Suara Sejati
Tanpa Penyesalan (Bagian Akhir)
“Sdri. Ruth Liauw, Gereja cabang Surabaya”
Setiap tahun kami berempat selalu meluangkan waktu untuk melakukan rekreasi keluarga. Jauh-jauh hari, kami sudah memesan kamar hotel untuk liburan tahun 2018. Kami tetap pergi, walaupun putri kami mengalami cedera. Kami menikmati kebersamaan yang ada. Sayangnya, saat itu putri kami lebih banyak menghabiskan waktu di kamar hotel karena sulit berjalan.
Tidak lama setelah liburan keluarga. Suami mengeluh sakit di bagian dada sebelah kiri. Dokter yang memeriksanya mengatakan bahwa suami menderita nyeri otot. Kemudian, dokter memberikan resep obat. Setelah minum obat, keadaan suami membaik. Suami bisa mengantar putri kami ke bandara untuk pulang ke Jakarta. Tetapi malam harinya, suami kembali merasa kesakitan, bahkan lebih sakit dari yang sebelumnya.
Besoknya, suami menjalani pemeriksaan USG dan pemeriksaan darah. Setelah hasilnya keluar, dokter memberikan diagnosa dan berkata, “hasil cek darah untuk penanda tumor, jauh diatas batas normal. Kemungkinan bapak terkena kanker. Hanya saya belum bisa memastikan kanker apa”.
Hasil USG menunjukkan ada benjolan di organ hati. Untuk memastikan, suami disarankan menjalani CT Scan. Kami sangat terkejut! Mengapa suami bisa menderita penyakit seberat itu?

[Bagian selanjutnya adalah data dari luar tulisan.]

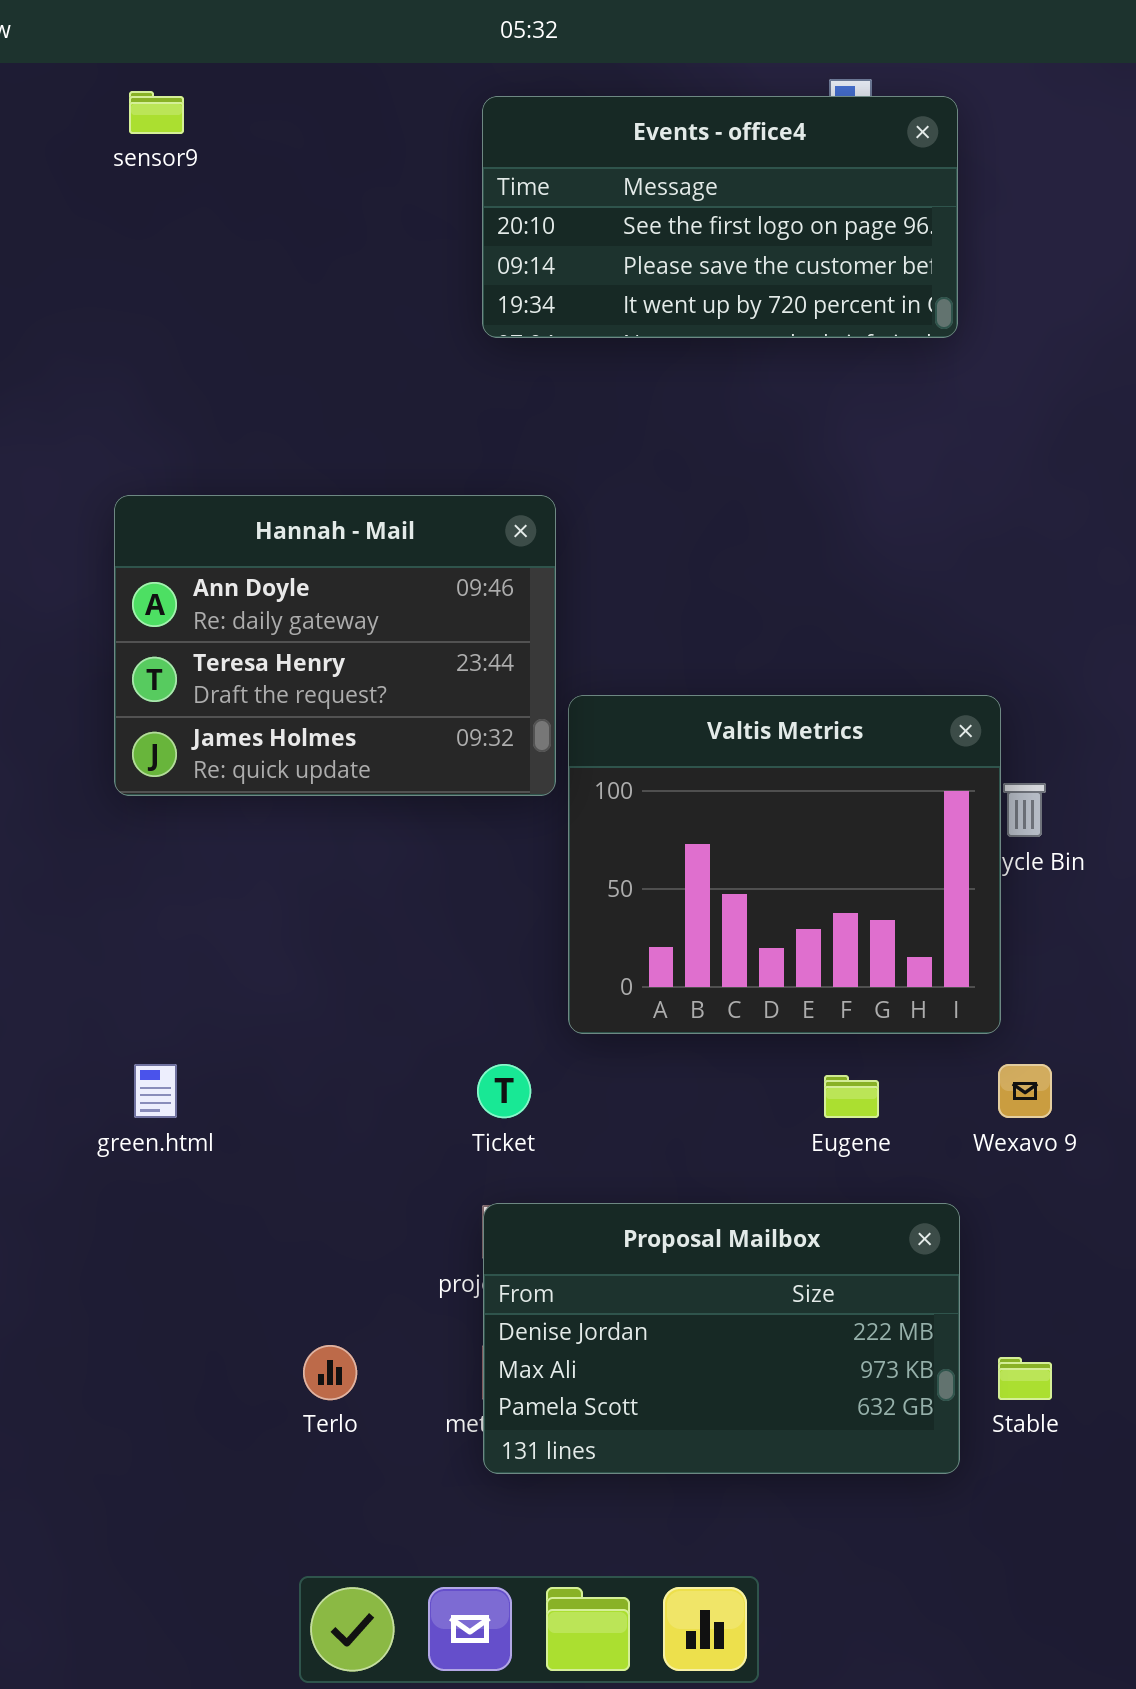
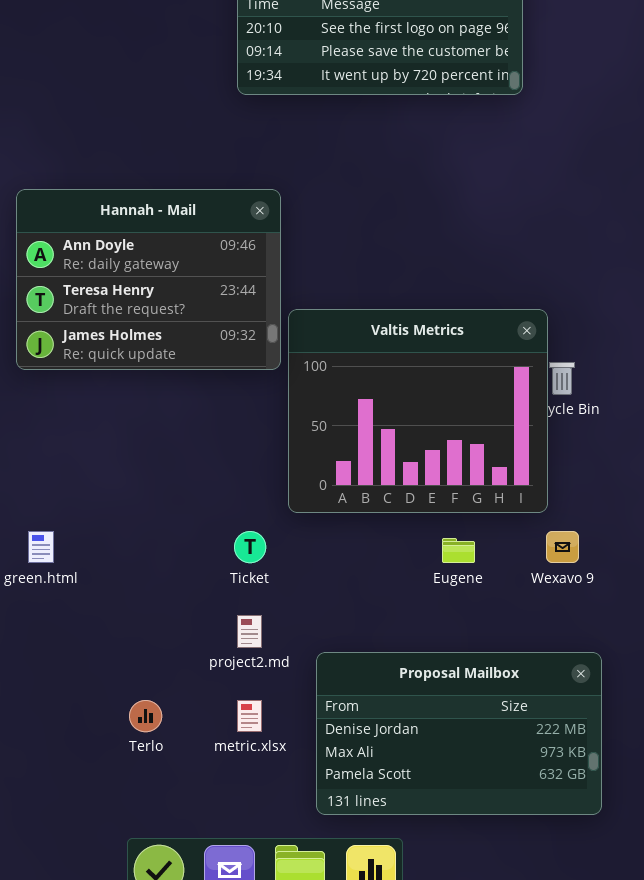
Proposal Mailbox: [483,1203,960,1474] -> [316,652,602,815], moved

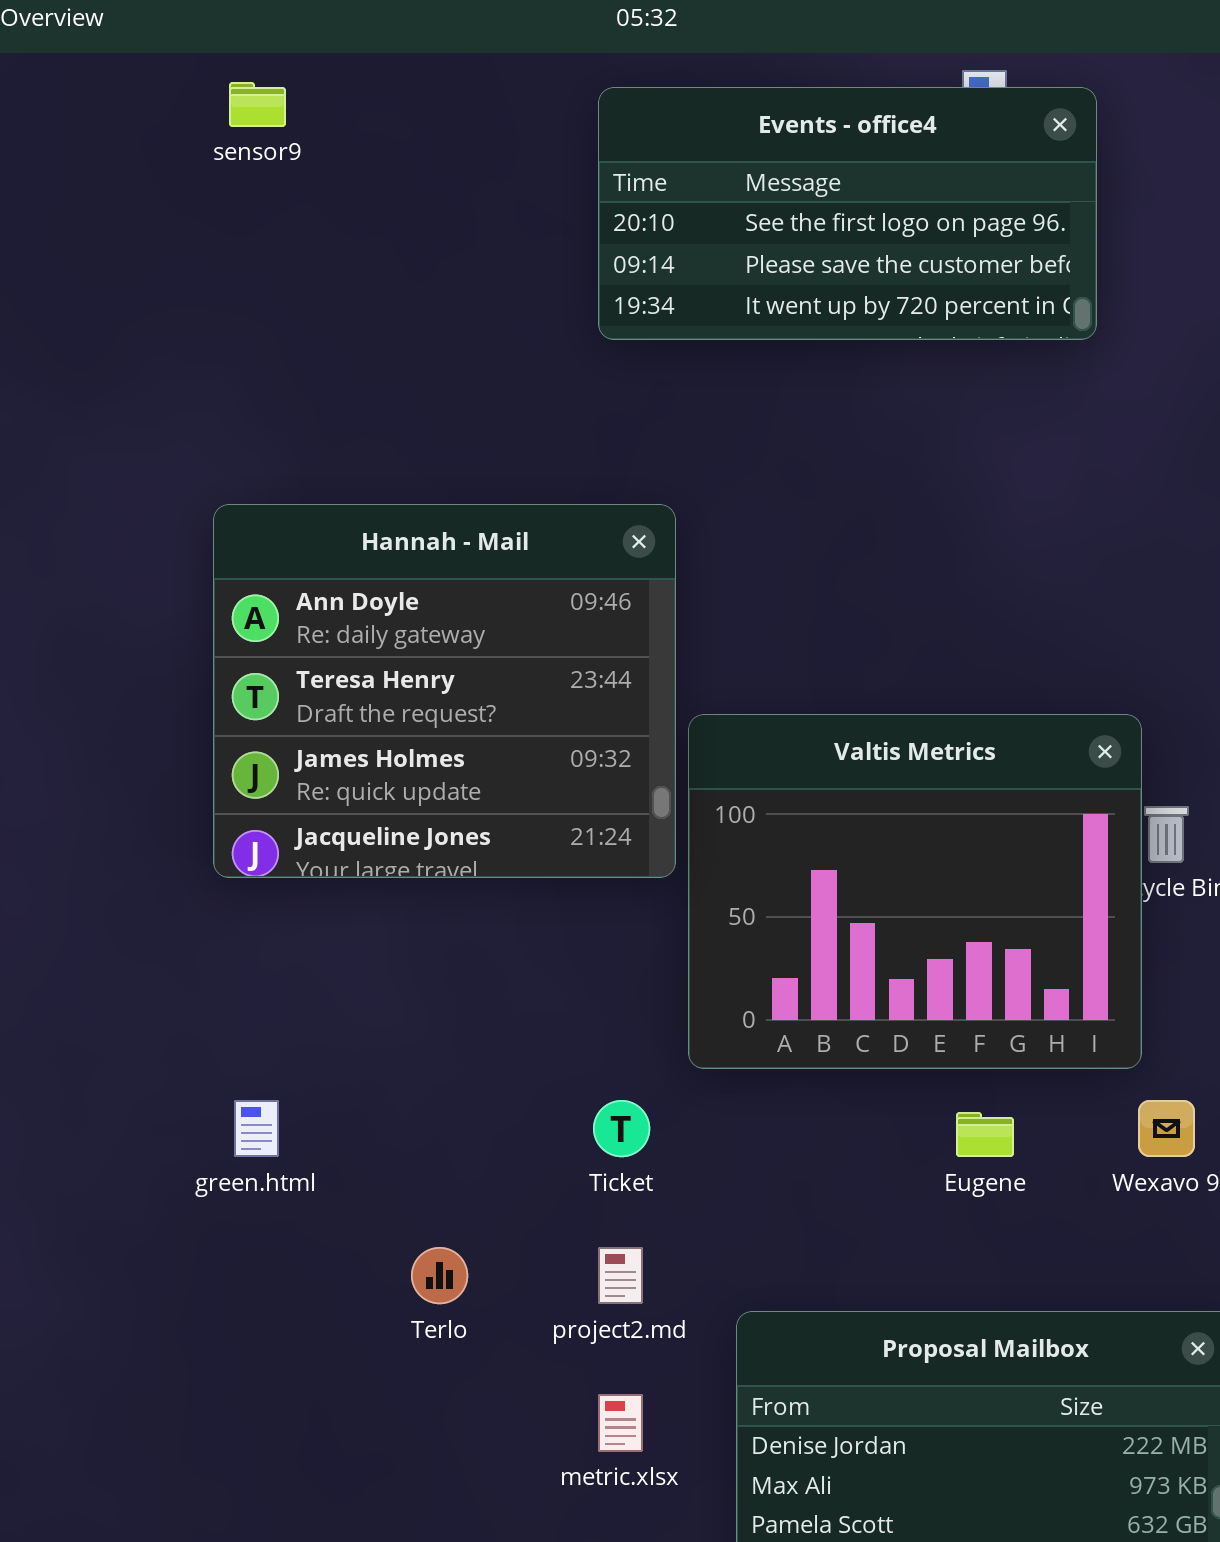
Hannah - Mail: [16,189,281,370] -> [213,504,676,878], resized
Terlo: [129,700,162,732] -> [411,1247,468,1304], moved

Kemudian dokter memberikan obat penahan sakit dan anti mual. Kami hanya dapat berdoa, meminta pertolongan Tuhan. Pada hari Sabat, pendeta dan jemaat berdoa untuk suami. Puji Tuhan, keadaan suami mulai membaik, rasa sakitnya mulai berkurang. Obat penahan sakit yang biasanya diminum tiga kali sehari, hanya diminum sekali. Malah besoknya, suami sudah tidak minum obat penahan sakit lagi. Kami percaya, ini karena Tuhan memberi kekuatan dan penghiburan kepada suami.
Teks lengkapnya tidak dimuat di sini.